I used to know an old dealer from Brighton who had once dealt exclusively in butlers’ trays. On Wednesdays he would take orders in London from the dealers. On Thursdays he bought them in and around Brighton, and on Fridays he delivered them and got paid. He did this all year, every week. It was a solid business he aspired to hand on to his son.

The proliferation of fairs demonstrates that they are a preferred option to idling in a shop waiting for someone to come in and ask for directions to somewhere else

By the mid-1980s the tray business was already history. Dealers suffered during various financial crises. The internet recast the way people buy. The visit to the shop and the exclusive client are increasing rarities. This has led to the closure of further shops and a pull towards art and antique fairs as a last bastion of serendipitous shopping and a chance for dealers to meet and make new clients. The proliferation of fairs demonstrates that they are a preferred option to idling in a shop waiting for someone to come in and ask for directions to somewhere else.

A business partner and I bought the BADA (the British Antique Dealers Association) Fair last September with a plan to revive and improve it. We renamed it The Open Art Fair and brought in new design, an improved visitor experience and many new exhibitors. It was a challenging project but as we had both worked on the foundation of the Masterpiece fair we felt we had something new to offer and knew how to do it.

That was before Covid-19. Just one month before the fair the auguries seemed broadly positive. Then things started to get tricky. Fairs began to get cancelled as the pandemic took hold in Europe. But we were reassured that the largest and most important global art show, TEFAF (The European Fine Art Fair) in Maastricht, was going ahead. is was scheduled to finish two days before we opened, and we felt we might run in under the wire.

But four days into TEFAF disaster struck: an exhibitor was diagnosed with the virus. A day later they closed the fair. With only a week before our fair the UK press predicted daily that the government would impose restrictions on mass gatherings. The days crawled past. We were building all our tents and exhibitors’ stands in Duke of York Square, Chelsea, and nothing was announced to stop us.

A number of the exhibitors, however, were very forceful in telling me that we should not open. Often we mistake the loudest voices for the majority so I decided to canvas all the exhibitors about whether the fair should carry on. Except for a few, they wholeheartedly wanted to open. Some did drop out at this stage, and we did not try to dissuade them.

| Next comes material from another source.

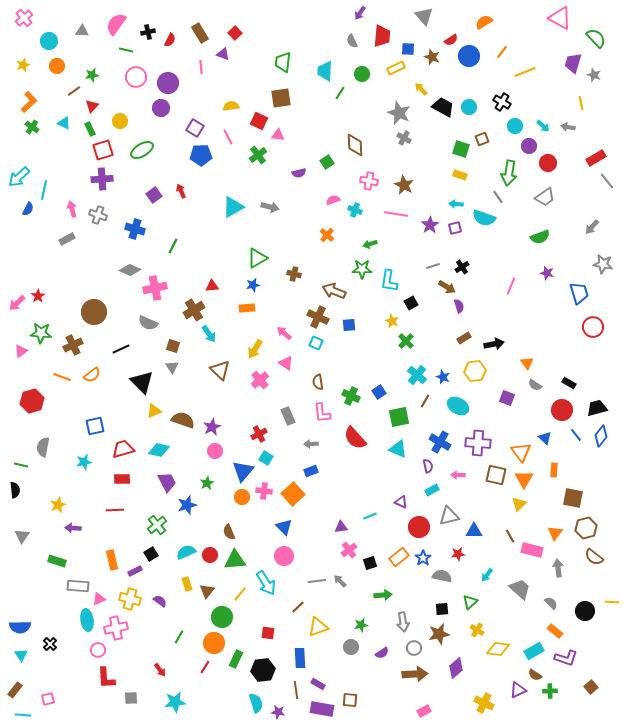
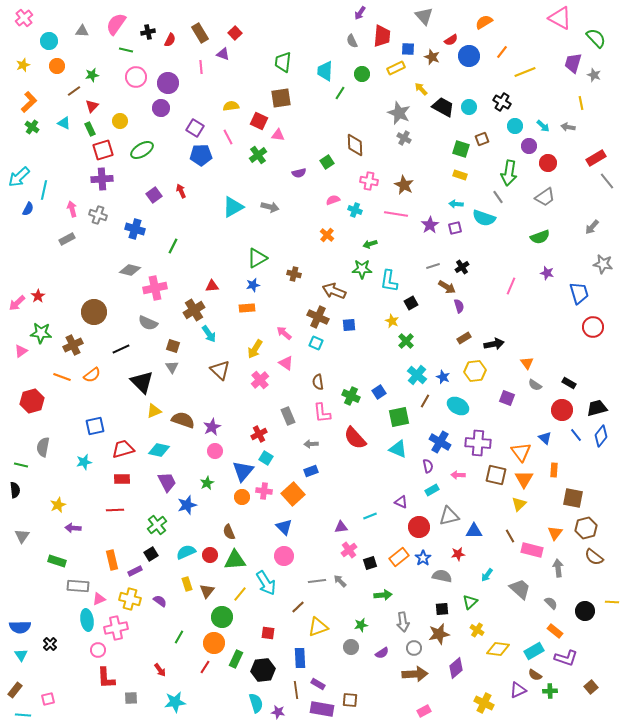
gray diamond at (130, 270): rotated 10 degrees counterclockwise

The day before we opened the prime minister told the nation not to socialise, but he did not ban mass gatherings. As everything was moving so fast at the time it is hard to capture the ephemeral nature of the mood; today we are fluent in social distancing, self-isolation and even quarantining, but back on 18 March nothing seemed clear at all.

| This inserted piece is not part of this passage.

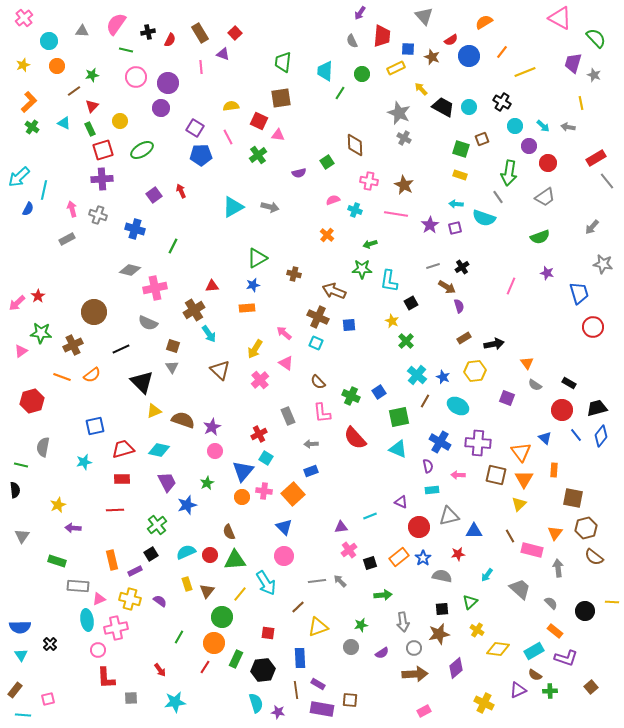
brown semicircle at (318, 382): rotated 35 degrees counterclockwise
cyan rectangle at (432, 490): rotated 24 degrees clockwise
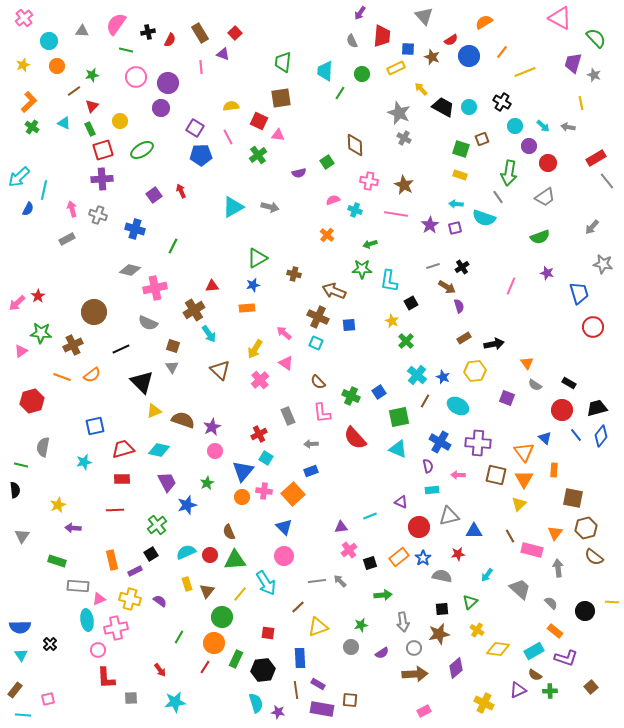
orange triangle at (521, 452): moved 3 px right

We had started the week resilient and optimistic, convinced that we were being a bastion of normality and trade. We had an airy space and no one was going to be too close to anyone else. But as the opening day wore on visitors were few, and panic spread among the exhibitors that the city was going to be locked down.

There was another run for the door from some, so again I took a vote. Once again the majority voted to continue. But despite their optimism the instruction to stay away bit hard and almost no one came on our second day.

I am merely an antique dealer and a fair organiser and yet I felt I was burdened with a responsibility beyond that: I believed that the exhibitors’ safety was in my hands. I concluded I had to close the fair. In an orderly and impressive way the dealers made their premature transport arrangements, packed away their goods and left.

The fair was supposed to run for a further five days but soon everyone had gone. It turned out to be just in time, as the city and the country was closed down the following week. Our tents were put in limbo.

The antique trade is also in limbo and survival is far from certain. Currently there are no fairs planned for the rest of 2020 and without them dealers will suffer and many will disappear. This could be a terminal body blow for the trade, but I hope not.